#### WORK ITEM:
Apart from the pictures, everything in the lines below must be printed exactly.

#### PROVIDED RECORDS:
————————

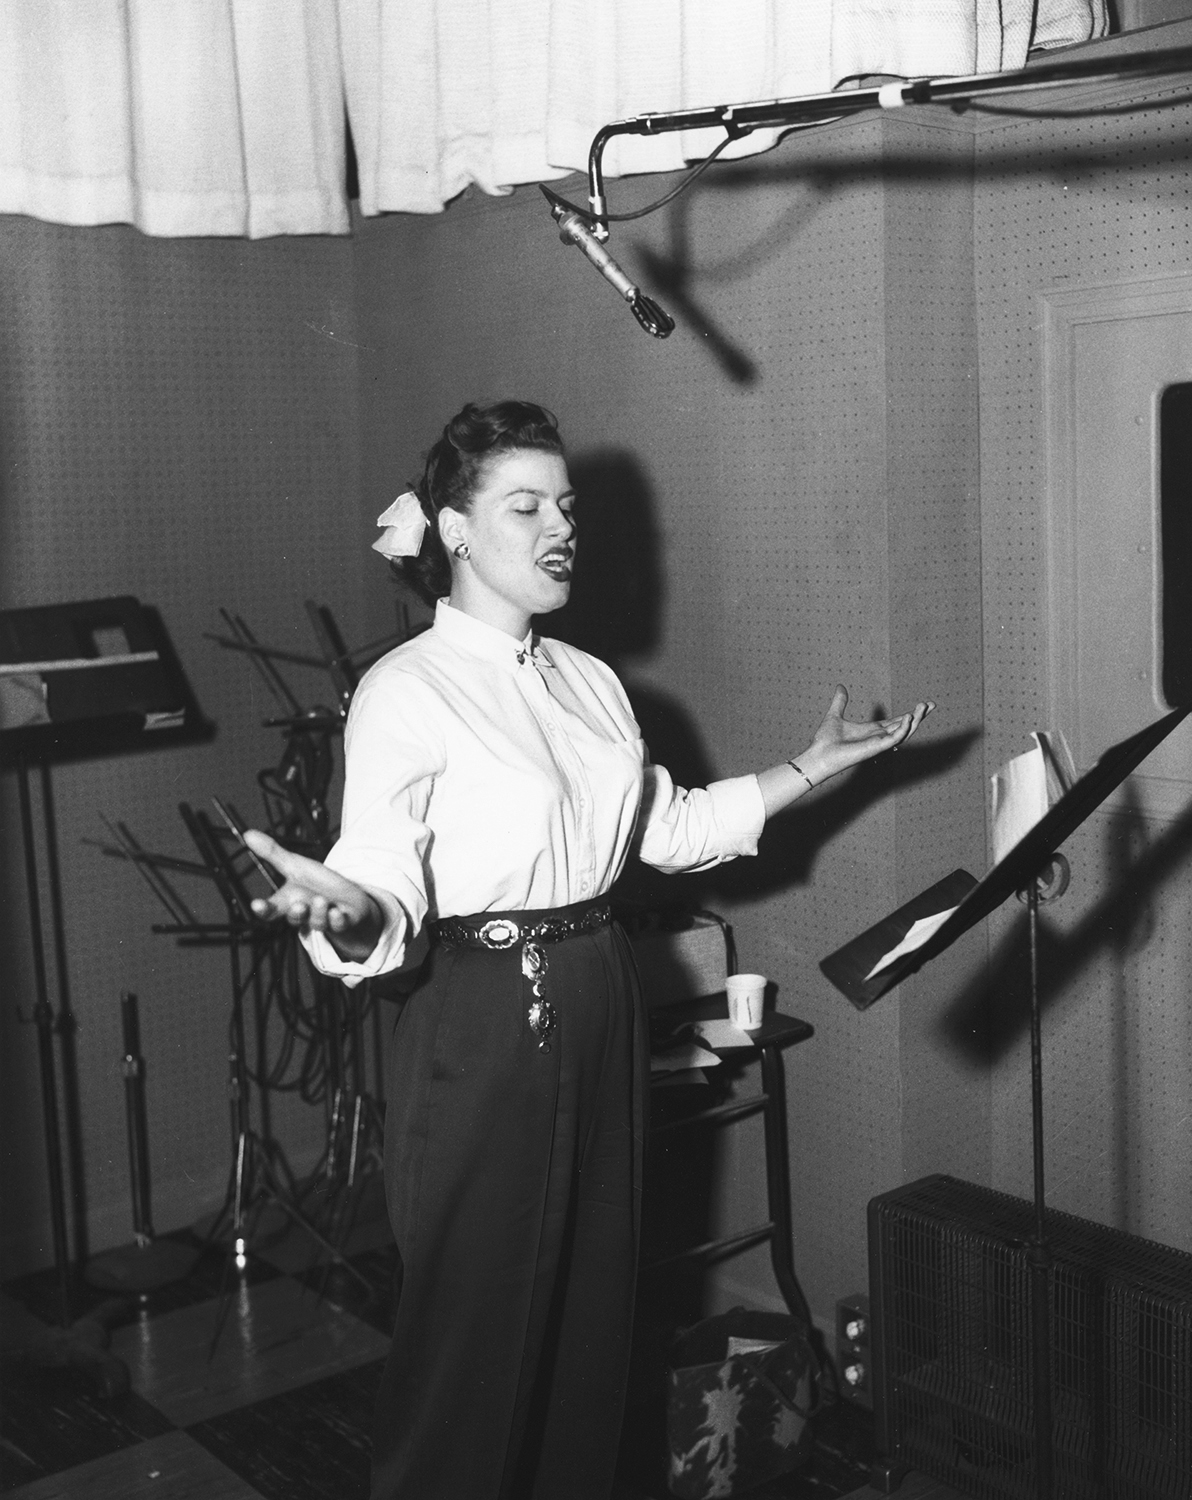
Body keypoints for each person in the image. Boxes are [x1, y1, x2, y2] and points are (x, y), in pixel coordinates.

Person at [245, 399, 933, 1500]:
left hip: (600, 987)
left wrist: (811, 770)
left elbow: (667, 830)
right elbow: (380, 875)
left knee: (592, 1329)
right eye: (524, 505)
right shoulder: (406, 690)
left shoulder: (590, 683)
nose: (559, 524)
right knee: (473, 1346)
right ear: (454, 531)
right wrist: (350, 915)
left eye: (565, 504)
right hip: (478, 1013)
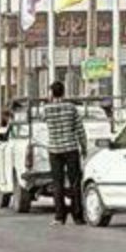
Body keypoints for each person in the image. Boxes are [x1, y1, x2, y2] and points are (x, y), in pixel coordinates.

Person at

————————

#### EXERCISE SOLUTION:
Body keypoints for each person in the image. Boxes are [x1, y1, x2, y2] and points are (x, y), in pixel coordinates.

Person at [245, 399, 933, 1500]:
left hip: (600, 987)
left wrist: (811, 770)
left elbow: (667, 830)
right elbow: (380, 875)
left knee: (592, 1329)
right eye: (524, 505)
right shoulder: (406, 690)
left shoulder: (590, 683)
nose: (559, 524)
right knee: (473, 1346)
right ear: (454, 531)
right wrist: (350, 915)
left eye: (565, 504)
right hip: (478, 1013)
Body keypoints for each person in the image. Boxes are [x1, y1, x2, y2] and points are (x, y), in pixel coordinates.

Person at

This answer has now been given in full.